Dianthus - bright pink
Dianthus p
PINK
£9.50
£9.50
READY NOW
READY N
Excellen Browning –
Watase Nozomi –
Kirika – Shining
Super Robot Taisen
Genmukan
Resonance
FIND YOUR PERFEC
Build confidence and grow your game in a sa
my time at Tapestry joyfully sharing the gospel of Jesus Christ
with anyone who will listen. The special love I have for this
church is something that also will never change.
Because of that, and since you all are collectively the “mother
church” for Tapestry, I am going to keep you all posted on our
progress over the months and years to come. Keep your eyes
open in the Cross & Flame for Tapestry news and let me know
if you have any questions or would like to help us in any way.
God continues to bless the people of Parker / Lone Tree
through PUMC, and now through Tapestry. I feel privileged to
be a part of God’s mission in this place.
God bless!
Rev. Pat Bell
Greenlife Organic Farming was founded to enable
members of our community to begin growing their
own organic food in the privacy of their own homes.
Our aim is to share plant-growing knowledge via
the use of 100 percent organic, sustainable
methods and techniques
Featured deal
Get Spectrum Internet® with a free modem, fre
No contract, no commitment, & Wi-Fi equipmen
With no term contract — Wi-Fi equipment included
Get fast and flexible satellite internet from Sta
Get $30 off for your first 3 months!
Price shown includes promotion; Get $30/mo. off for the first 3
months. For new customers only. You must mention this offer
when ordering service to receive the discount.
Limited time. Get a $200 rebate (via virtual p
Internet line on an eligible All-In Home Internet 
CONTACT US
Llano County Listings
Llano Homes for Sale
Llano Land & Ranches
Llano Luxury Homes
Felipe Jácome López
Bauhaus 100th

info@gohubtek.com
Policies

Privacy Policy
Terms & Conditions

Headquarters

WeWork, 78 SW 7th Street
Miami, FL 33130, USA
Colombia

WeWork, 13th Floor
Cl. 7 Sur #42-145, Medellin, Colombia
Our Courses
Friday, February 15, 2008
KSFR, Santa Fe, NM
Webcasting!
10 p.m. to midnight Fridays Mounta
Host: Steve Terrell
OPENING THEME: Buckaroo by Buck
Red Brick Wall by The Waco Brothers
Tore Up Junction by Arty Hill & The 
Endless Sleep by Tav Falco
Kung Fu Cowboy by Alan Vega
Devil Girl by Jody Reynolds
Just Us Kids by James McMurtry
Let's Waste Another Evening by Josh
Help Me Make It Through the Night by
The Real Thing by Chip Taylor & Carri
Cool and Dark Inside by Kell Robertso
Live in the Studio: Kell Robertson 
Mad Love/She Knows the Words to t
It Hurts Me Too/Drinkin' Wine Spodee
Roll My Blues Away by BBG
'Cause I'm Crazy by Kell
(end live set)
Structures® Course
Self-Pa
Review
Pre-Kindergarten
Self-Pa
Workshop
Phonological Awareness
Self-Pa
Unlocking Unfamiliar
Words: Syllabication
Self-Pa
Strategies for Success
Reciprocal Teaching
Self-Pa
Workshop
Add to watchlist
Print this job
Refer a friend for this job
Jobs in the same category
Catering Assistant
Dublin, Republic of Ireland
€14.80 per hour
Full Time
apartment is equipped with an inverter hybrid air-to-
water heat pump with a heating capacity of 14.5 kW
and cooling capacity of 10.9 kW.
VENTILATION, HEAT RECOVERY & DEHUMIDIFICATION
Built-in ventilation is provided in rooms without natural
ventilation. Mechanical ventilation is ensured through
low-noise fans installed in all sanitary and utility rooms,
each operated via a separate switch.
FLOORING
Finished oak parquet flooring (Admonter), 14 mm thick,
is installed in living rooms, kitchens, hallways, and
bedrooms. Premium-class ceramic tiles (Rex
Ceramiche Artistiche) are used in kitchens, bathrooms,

Work request: Taking the entries above, write out exactly each line from the one holding "Felipe Jácome López" to the one holding "Roll My Blues Away by BBG", both included, and stop there.

Written solution:
Felipe Jácome López
Bauhaus 100th

info@gohubtek.com
Policies

Privacy Policy
Terms & Conditions

Headquarters

WeWork, 78 SW 7th Street
Miami, FL 33130, USA
Colombia

WeWork, 13th Floor
Cl. 7 Sur #42-145, Medellin, Colombia
Our Courses
Friday, February 15, 2008
KSFR, Santa Fe, NM
Webcasting!
10 p.m. to midnight Fridays Mounta
Host: Steve Terrell
OPENING THEME: Buckaroo by Buck
Red Brick Wall by The Waco Brothers
Tore Up Junction by Arty Hill & The 
Endless Sleep by Tav Falco
Kung Fu Cowboy by Alan Vega
Devil Girl by Jody Reynolds
Just Us Kids by James McMurtry
Let's Waste Another Evening by Josh
Help Me Make It Through the Night by
The Real Thing by Chip Taylor & Carri
Cool and Dark Inside by Kell Robertso
Live in the Studio: Kell Robertson 
Mad Love/She Knows the Words to t
It Hurts Me Too/Drinkin' Wine Spodee
Roll My Blues Away by BBG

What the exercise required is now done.